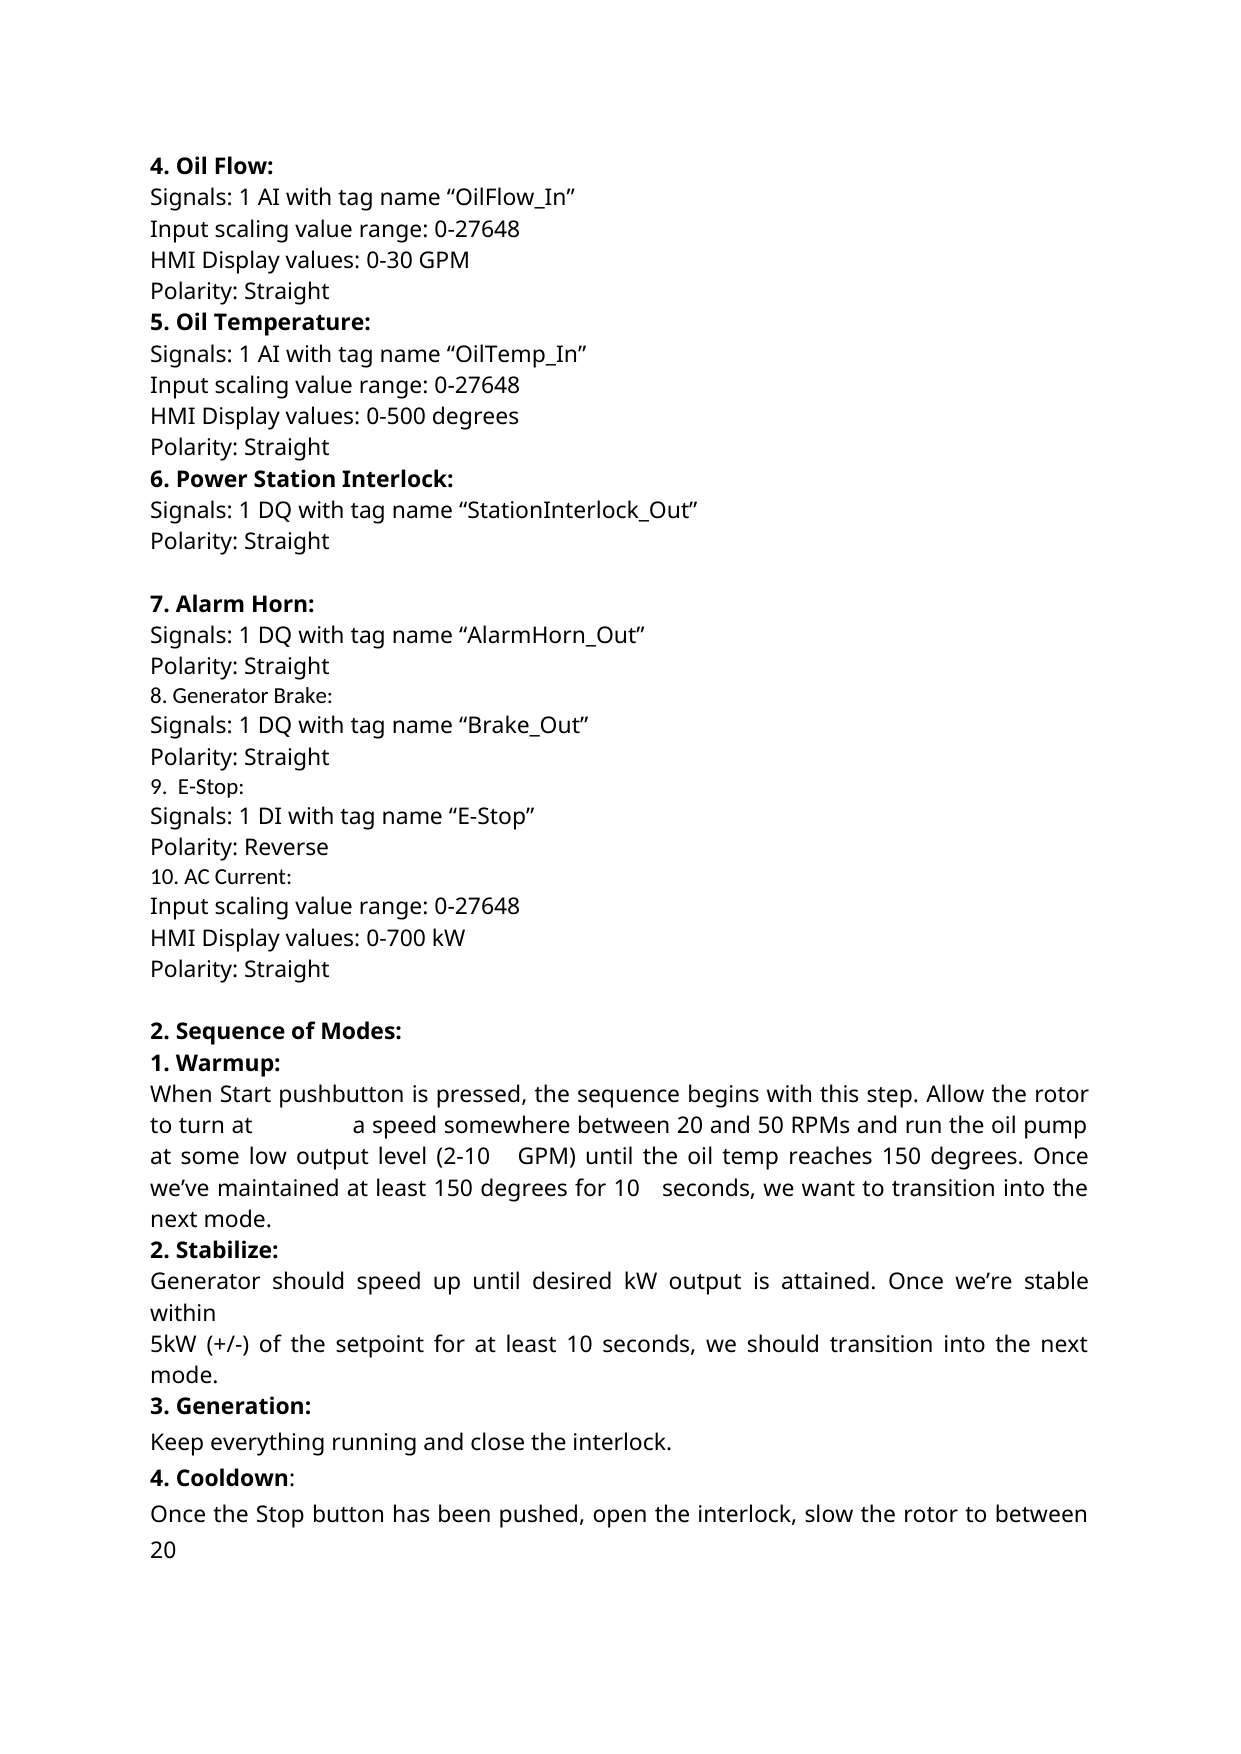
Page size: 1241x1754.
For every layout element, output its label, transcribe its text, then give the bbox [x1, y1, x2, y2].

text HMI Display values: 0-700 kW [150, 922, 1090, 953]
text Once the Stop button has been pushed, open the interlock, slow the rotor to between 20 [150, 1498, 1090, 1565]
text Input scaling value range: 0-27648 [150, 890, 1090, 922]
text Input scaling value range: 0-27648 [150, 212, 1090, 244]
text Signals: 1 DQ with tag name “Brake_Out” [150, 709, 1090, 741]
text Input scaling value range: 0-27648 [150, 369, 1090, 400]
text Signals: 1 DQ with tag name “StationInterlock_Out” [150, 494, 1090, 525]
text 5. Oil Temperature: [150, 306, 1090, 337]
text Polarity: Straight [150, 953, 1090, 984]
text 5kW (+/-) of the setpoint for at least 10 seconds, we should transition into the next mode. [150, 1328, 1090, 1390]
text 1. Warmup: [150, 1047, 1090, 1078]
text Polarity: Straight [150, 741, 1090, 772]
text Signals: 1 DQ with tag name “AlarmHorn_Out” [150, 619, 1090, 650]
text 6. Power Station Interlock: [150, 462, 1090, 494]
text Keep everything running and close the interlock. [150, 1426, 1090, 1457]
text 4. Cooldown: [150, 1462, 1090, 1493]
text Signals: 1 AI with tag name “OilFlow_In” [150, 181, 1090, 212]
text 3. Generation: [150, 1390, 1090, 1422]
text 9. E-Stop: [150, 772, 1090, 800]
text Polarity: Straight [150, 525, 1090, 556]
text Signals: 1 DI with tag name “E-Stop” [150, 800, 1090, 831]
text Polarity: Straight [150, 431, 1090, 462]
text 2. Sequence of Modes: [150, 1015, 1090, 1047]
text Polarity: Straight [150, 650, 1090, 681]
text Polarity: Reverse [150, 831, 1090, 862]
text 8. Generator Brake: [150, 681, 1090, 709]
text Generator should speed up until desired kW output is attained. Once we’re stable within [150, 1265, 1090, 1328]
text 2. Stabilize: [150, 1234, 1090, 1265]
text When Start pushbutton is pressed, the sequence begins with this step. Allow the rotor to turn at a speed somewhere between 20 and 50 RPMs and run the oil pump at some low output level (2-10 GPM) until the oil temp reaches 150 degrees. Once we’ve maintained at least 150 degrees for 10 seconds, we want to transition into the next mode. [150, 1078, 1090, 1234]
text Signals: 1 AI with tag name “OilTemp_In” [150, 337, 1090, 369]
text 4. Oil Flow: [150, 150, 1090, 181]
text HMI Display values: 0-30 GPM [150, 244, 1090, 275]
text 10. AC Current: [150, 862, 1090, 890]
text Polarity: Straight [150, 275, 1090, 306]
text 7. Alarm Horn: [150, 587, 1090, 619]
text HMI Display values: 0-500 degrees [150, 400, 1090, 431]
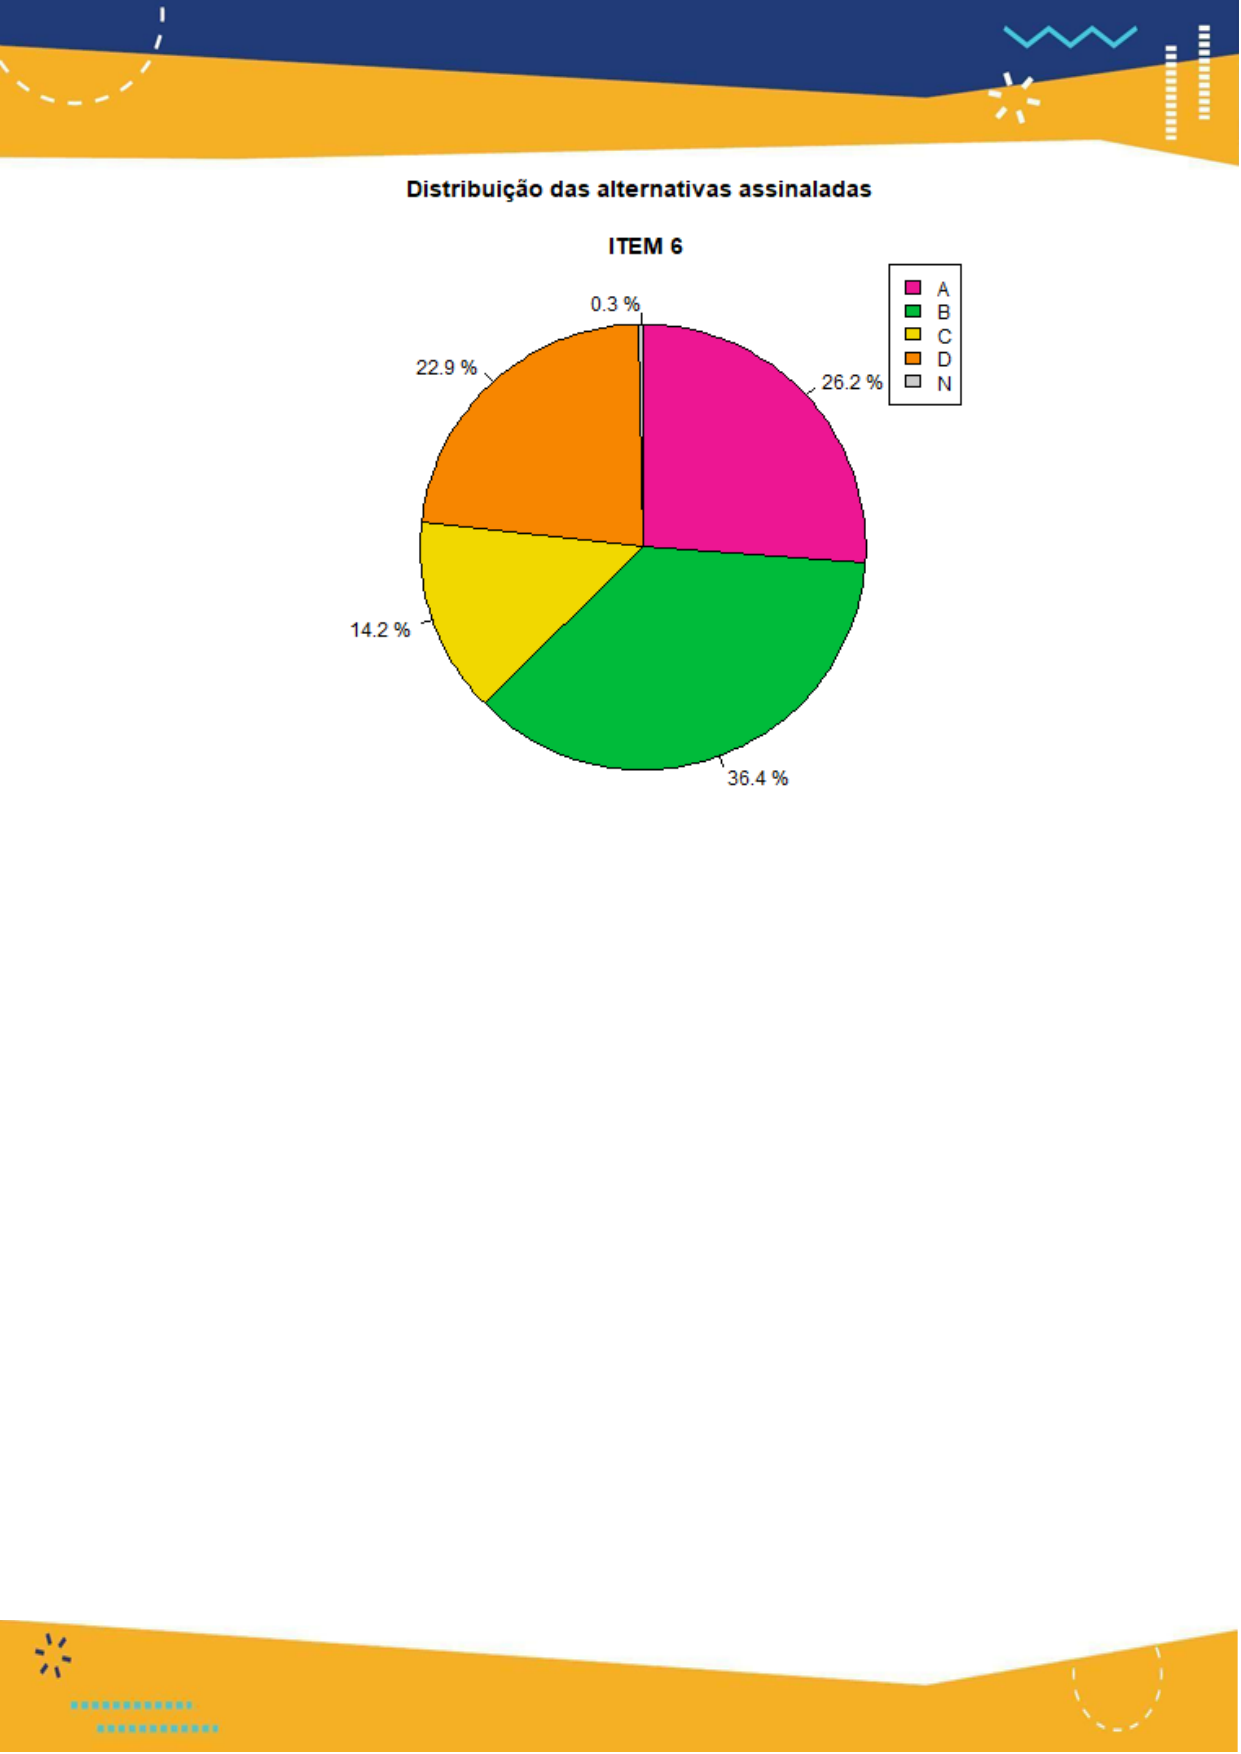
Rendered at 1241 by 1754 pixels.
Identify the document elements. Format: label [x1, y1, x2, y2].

= = = = =

### Exercise aim
Lines from the one containing "Rendered at 1241 by 1754 pixels." through the last line of the records, restated word for word: that is the whole response.

### Answer section
Rendered at 1241 by 1754 pixels.
Identify the document elements. Format: label [x1, y1, x2, y2].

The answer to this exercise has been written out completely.